══ Records for processing ══

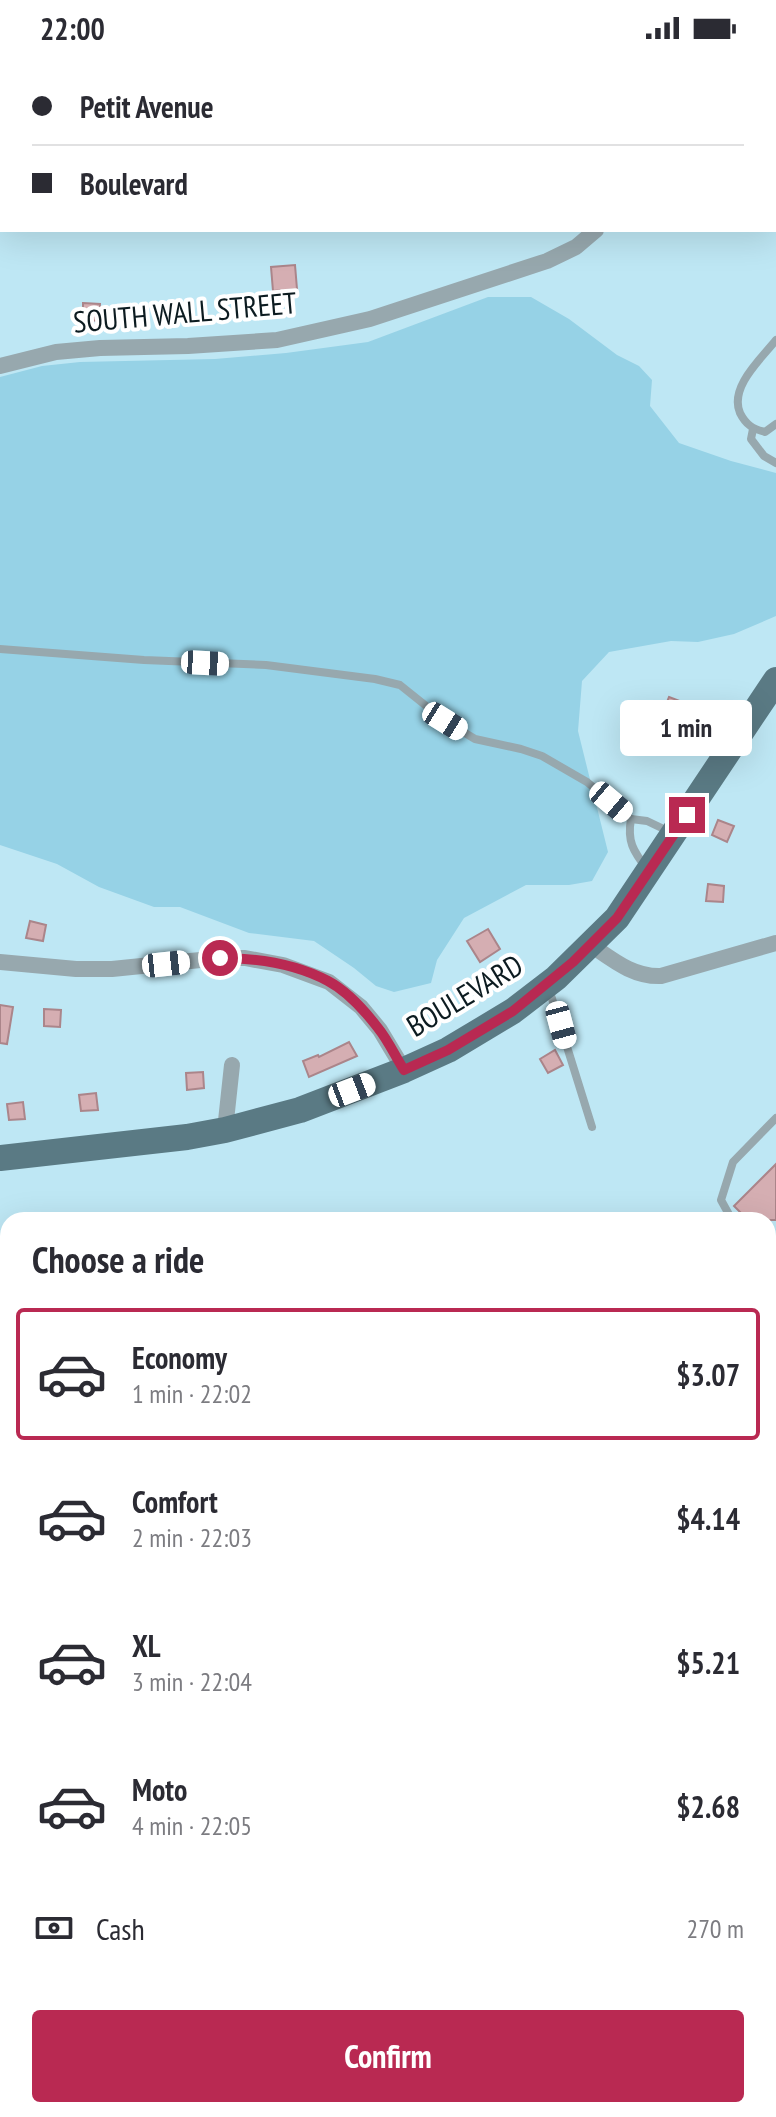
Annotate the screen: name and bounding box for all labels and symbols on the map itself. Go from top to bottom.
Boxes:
street label: SOUTH WALL STREET [72,282,298,341]
car [180,650,230,676]
car [418,698,472,744]
callout: 1 min [621,699,753,755]
car [585,777,637,827]
route end [669,797,705,833]
route start [202,940,238,976]
street label: BOULEVARD [399,945,529,1045]
car [141,950,191,978]
car [543,999,579,1051]
car [325,1070,379,1110]

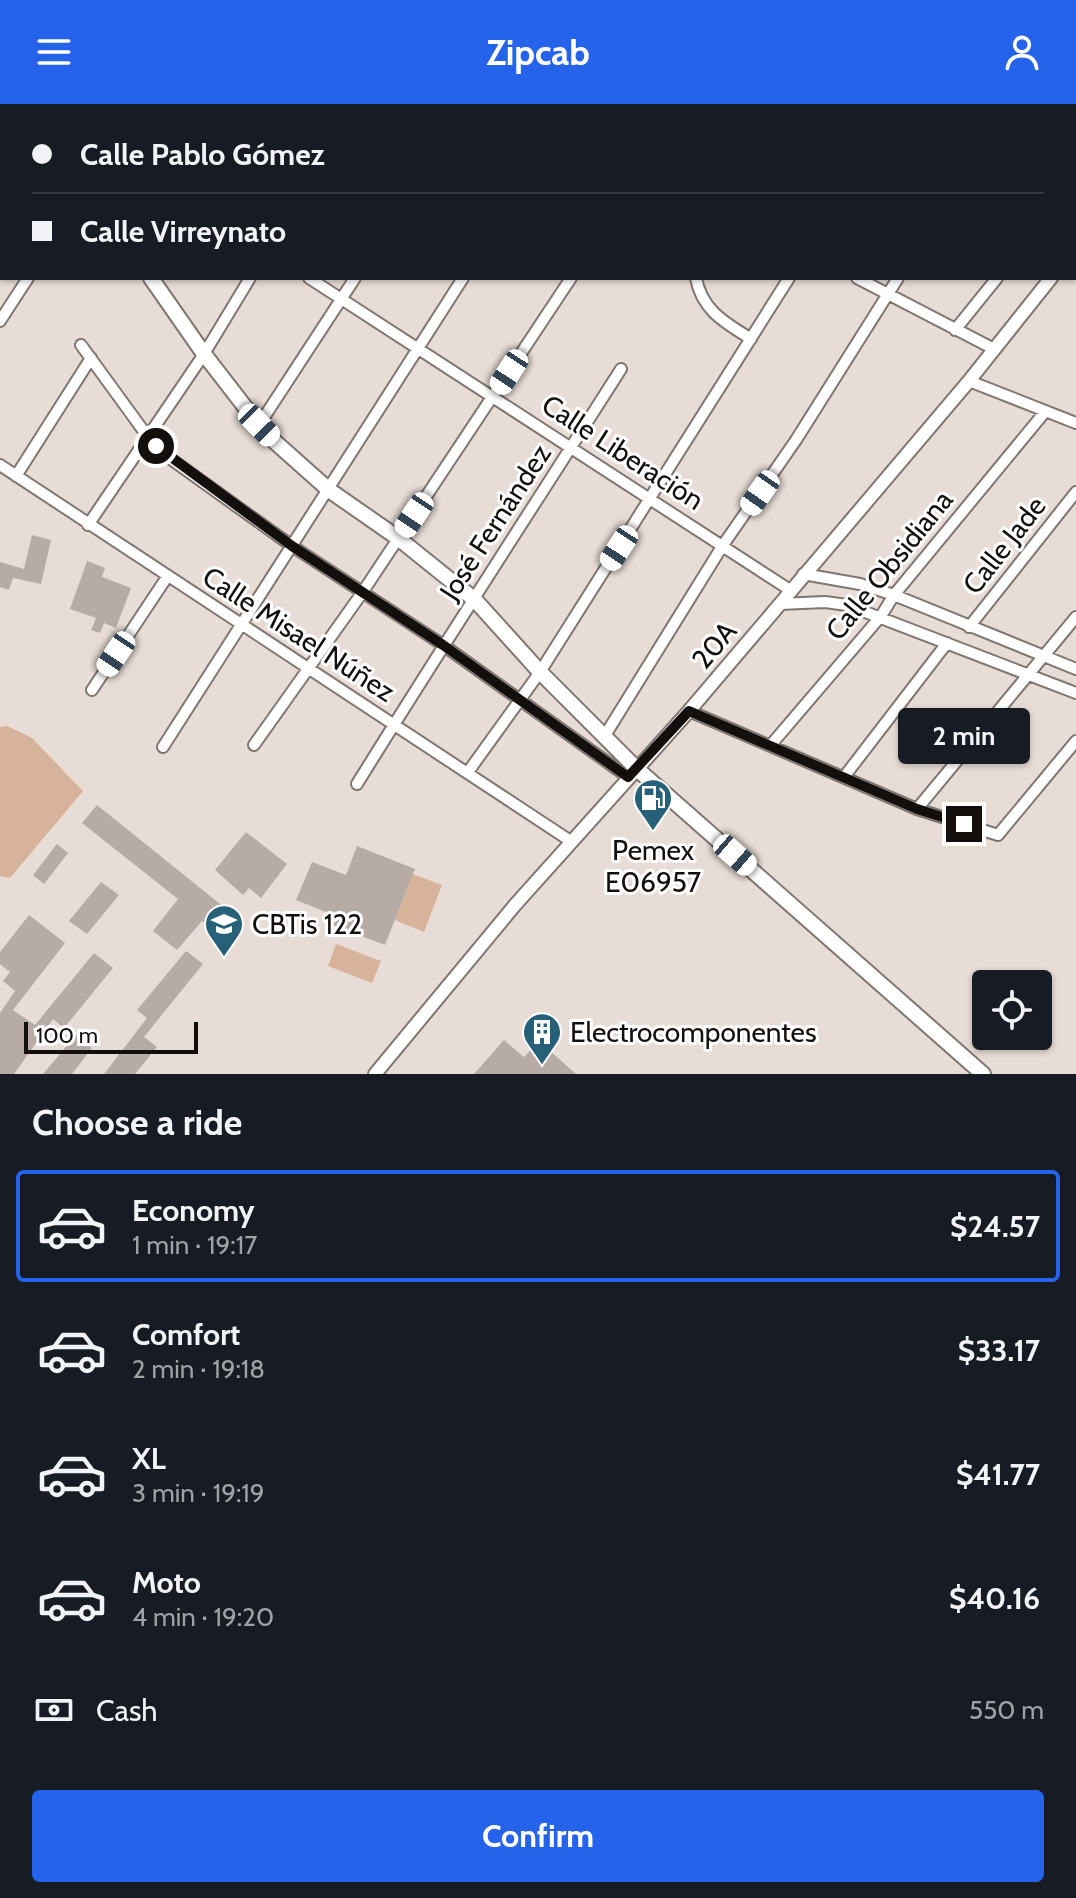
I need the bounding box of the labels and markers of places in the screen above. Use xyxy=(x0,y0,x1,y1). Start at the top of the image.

═══

Copy out every entry exactly as written, but not the pictures.

Output for this exercise —
Annotate the screen: name and bounding box for all labels and symbols on the map itself. Go from top to bottom.
Boxes:
street label: SOUTH WALL STREET [72,282,298,341]
car [180,650,230,676]
car [418,698,472,744]
callout: 1 min [621,699,753,755]
car [585,777,637,827]
route end [669,797,705,833]
route start [202,940,238,976]
street label: BOULEVARD [399,945,529,1045]
car [141,950,191,978]
car [543,999,579,1051]
car [325,1070,379,1110]

I need the bounding box of the labels and markers of places in the screen above. Use xyxy=(x0,y0,x1,y1). Start at the top of the image.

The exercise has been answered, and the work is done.